* **QUELLENAUSZUG**:
┌──

Jahresbilanz 2024 der Beratungsstellen: Im Schnitt werden jeden Tag 12 Menschen Opfer rechter Gewalt
Die Beratungsstellen für Opfer rechter Gewalt haben 2024 rund 3.500 rechte Angriffe erfasst – ein Anstieg um 20 Prozent und ein Höchststand.

Die Beratungsstellen erfassten einen neuen Höchststand bei rechten Angriffen: Sie verzeichneten insgesamt 3.453 Angriffe allein im Jahr 2024 – das sind knapp 10 pro Tag. Gegenüber dem Vorjahr ist das ein Anstieg um 20 Prozent. Insgesamt gebe es 4.681 Betroffene, im Schnitt würden täglich 12 Menschen angegriffen – so viele wie nie zuvor seit Erstellung dieser Statistik, in der nur 12 Bundesländer erfasst sind. Betroffen seien in wachsendem Ausmaß auch Kinder und Jugendliche – 697 von insgesamt 4.681 Betroffenen sind demnach minderjährig. Auch das ein neuer Höchststand.
Die Beratungsstellen veröffentlichen ihre Zahlen am selben Tag, an dem der neue Bundesinnenminister Alexander Dobrindt (CSU) ebenfalls die offiziellen Zahlen zur politisch motivierten Kriminalität des Bundeskriminalamts vorstellt – auch um auf die Untererfassung rechter Gewalt durch Strafverfolgungsbehörden hinzuweisen. Tatsächlich zeichnet sich analog zum Umfragenhoch der AfD und Debatten um Abschiebungen auch für das Jahr 2025 bereits eine Fortsetzung der grassierenden rechten Gewalt ab.
Das häufigste Tatmotiv heißt laut den Opferberatungsstellen in rund 52 Prozent der Fälle (1.794 Taten) Rassismus. 15 Prozent und damit 542 Attacken richteten sich gegen politische Gegner*innen, 354 Angriffe und damit 10 Prozent seien antisemitisch motiviert gewesen, fast genauso häufig habe es LGBTIQ*-feindliche Taten (344) gegeben. Aber auch andere menschenfeindliche Motive (221), Nicht-rechts-Sein (119), Sozialdarwinismus (49) und Ableismus (19) hätten bei Angriffen eine Rolle gespielt. Besonders deutlich angestiegen seien Attacken auf politische Gegner*innen – um mehr als zwei Drittel im Vergleich zu 2023. Auch queerfeindliche Angriffe seien um 40 Prozent gestiegen.
Beratungsstellen fordern „Nationalen Aktionsplan“
Unter den Taten fänden sich eine Vielzahl schwerer Straftatbestände: Neben den 4 erwähnten Tötungsdelikten zählten die Beratungsstellen 29 versuchte Tötungen, 681 gefährliche Körperverletzungen, 1.143 einfache Körperverletzungen, 14 Körperverletzungen im Amt sowie 45 Brandstiftungen. Zudem habe es 1.212 Bedrohungen und Nötigungen gegeben, 172-mal sei es zu massiven Sachbeschädigungen gekommen sowie 74-mal zu sonstigen Gewalttaten wie Raub, Landfriedensbruch und Freiheitsberaubung.

└──

* **MATERIAL**:
┌──

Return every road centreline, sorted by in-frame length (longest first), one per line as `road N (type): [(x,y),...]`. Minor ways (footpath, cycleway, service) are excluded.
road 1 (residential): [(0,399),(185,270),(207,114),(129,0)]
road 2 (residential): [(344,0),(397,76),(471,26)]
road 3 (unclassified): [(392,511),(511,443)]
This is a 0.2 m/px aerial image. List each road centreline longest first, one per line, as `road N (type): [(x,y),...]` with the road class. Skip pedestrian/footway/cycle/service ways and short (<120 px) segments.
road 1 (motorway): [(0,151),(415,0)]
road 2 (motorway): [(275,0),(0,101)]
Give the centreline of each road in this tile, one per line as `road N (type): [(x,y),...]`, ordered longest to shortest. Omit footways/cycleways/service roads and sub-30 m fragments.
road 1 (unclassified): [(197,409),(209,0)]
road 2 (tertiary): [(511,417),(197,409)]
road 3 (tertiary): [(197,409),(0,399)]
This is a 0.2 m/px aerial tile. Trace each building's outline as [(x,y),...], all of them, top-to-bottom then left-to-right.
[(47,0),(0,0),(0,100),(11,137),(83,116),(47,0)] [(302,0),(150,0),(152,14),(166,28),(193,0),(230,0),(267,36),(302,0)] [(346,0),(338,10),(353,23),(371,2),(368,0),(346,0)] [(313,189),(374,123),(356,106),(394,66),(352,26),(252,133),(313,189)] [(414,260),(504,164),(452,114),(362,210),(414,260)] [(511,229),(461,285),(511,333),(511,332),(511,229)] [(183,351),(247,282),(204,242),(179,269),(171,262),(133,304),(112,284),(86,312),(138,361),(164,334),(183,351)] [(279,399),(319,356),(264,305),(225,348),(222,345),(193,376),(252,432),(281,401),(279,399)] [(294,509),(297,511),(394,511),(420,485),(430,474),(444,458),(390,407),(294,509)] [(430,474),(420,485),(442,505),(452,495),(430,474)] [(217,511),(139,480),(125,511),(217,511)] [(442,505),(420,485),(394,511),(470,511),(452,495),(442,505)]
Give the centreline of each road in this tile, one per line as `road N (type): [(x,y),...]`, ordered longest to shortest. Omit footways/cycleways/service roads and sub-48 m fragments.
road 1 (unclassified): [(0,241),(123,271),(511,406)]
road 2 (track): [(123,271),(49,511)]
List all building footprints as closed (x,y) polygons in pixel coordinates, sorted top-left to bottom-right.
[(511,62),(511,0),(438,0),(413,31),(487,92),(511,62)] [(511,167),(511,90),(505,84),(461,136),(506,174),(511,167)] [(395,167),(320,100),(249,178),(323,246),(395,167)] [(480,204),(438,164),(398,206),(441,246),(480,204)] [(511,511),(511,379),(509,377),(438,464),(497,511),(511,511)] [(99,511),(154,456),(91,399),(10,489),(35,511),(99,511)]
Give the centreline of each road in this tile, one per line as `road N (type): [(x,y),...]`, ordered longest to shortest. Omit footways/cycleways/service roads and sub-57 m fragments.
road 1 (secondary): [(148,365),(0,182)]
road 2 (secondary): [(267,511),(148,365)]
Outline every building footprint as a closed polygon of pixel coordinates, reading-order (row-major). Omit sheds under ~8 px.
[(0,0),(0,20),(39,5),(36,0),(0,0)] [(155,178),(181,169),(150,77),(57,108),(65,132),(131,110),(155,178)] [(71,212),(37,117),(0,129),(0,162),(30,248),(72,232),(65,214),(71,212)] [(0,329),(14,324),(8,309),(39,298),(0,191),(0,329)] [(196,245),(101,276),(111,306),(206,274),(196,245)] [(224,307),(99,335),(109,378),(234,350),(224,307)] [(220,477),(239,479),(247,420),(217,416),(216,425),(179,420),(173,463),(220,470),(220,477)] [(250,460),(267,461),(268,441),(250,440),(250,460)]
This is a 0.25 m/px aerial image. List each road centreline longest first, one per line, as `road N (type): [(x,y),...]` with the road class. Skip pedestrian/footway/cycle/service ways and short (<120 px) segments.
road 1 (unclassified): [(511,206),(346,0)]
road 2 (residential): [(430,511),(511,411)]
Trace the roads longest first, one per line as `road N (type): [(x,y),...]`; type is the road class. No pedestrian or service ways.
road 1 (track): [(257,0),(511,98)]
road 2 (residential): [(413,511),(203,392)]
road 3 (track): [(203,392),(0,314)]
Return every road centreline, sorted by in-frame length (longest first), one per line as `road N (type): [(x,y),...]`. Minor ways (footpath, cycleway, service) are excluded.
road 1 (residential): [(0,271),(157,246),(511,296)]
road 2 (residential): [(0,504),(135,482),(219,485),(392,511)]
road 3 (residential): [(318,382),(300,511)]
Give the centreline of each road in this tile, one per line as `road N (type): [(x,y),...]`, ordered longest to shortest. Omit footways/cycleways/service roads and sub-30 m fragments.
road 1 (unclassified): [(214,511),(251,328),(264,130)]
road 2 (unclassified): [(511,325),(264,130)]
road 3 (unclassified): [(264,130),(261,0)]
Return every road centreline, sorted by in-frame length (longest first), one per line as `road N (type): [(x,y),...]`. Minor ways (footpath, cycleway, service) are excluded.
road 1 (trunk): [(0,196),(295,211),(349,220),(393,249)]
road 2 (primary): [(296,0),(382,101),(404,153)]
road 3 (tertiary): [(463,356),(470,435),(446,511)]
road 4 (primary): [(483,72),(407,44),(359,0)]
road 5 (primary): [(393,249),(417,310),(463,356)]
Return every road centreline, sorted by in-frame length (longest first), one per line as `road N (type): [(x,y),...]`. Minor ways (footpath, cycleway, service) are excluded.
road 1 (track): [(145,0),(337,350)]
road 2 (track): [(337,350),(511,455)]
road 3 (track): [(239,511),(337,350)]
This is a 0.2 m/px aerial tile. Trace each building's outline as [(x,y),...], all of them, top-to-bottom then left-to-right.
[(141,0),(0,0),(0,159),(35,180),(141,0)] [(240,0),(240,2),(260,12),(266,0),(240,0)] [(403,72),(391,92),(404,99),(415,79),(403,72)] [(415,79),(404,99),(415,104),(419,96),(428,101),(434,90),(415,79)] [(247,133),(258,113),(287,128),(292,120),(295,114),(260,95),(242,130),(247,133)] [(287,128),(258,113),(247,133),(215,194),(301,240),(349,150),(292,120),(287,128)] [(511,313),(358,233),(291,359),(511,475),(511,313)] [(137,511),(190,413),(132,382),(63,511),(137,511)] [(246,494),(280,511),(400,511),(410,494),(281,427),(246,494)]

└──

* **ZU ERLEDIGEN**:
1. Beantworte anhand des Berichts zur Jahresbilanz der Beratungsstellen die folgenden Fragen.
(a) Wie viele der insgesamt 4.681 Betroffenen waren minderjährig?
(b) In welchem Anteil der Fälle war Rassismus das Tatmotiv?
(c) Wie viele Brandstiftungen zählten die Beratungsstellen?
2. Führe den Bericht zur Jahresbilanz der Beratungsstellen nach seinem letzten Satz fort.

* **ERWARTETE ERGEBNISSE**:
1.
(a) 697 der 4.681 Betroffenen waren minderjährig.
(b) Rassismus war in rund 52 Prozent der Fälle das Tatmotiv, das sind 1.794 Taten.
(c) Die Beratungsstellen zählten 45 Brandstiftungen.

2.
Ein Schwerpunkt der Gewalttaten (ohne Bedrohungen, Nötigungen und massive Sachbeschädigungen) lag in Berlin und Hamburg, wo rund 10 Taten auf 100.000 Einwohner*innen kamen. Zudem lag die Zahl im Osten in Ländern wie Sachsen-Anhalt (8,3), Mecklenburg-Vorpommern (6,59) und Brandenburg (5,99) im Schnitt deutlich höher als im Westen. Durch die Beratungsstellen nicht erfasst wurden bisher Bremen, Niedersachsen, Rheinland-Pfalz und das Saarland.
„Die Bundesregierung muss auf den Flächenbrand rechter Gewalt mit politischen Konsequenzen und einem ressortübergreifenden Nationalen Aktionsplan reagieren“, forderte Judith Porath aus dem Vorstand des Verbands der Beratungsstellen für Betroffene rechter, rassistischer und antisemitischer Gewalt (VBRG) angesichts des Höchststands bei der Vorstellung der Zahlen in der Bundespressekonferenz.
Die Brutalität und Menschenverachtung, mit denen viele dieser Angriffe erfolgten, haben laut Porath gravierende Auswirkungen für Betroffene: jahrelange Ermittlungsverfahren, anhaltende Bedrohungen nach rassistischen Angriffen von Nachbar*innen, erzwungene Arbeits-, Ausbildungsplatz-, Schul- und Wohnortwechsel bis hin zur Aufgabe von politischen Mandaten – verbunden sei damit häufig der Verlust von Sicherheit, Arbeitsplätzen, Heimat und sozialen Netzwerken, so Porath.
Blinde Flecken in der Statistik
Auch die Rechtsanwältin und Nebenklagevertreterin Seda Başay-Yıldız forderte, dass der Rechtsstaat die Betroffenen rechter, rassistischer und antisemitischer Gewalt nicht im Stich lassen dürfe. Dazu gehöre 25 Jahre nach dem Mord an Enver Şimşek, dem ersten Opfer des rechtsterroristischen NSU, „dass Polizei und Justiz alle Hinweise auf Rassismus, Antisemitismus und Rechtsextremismus als Tatmotive in den Ermittlungsverfahren und den Wunsch vieler Betroffener nach vollständiger Aufklärung ernst nehmen müssen“, so Başay-Yıldız.
Auch 2024 gab es neben der Untererfassung in der offiziellen Statistik tatsächlich wieder einige blinde Flecken: Zuletzt wurde von den Sicherheitsbehörden beim Brandanschlag in Solingen mit 4 Toten ein rassistisches Tatmotiv vorschnell ausgeschlossen – im Laufe des Gerichtsprozesses stellte sich gar heraus, dass ein Polizeibeamter offenbar einen Vermerk gelöscht hatte, der die Tat als „rechts“ einordnete. Zahlreiche Hinweise auf eine rechtsextreme Gesinnung des Täters ignorierte die Polizei bei den Ermittlungen offenbar.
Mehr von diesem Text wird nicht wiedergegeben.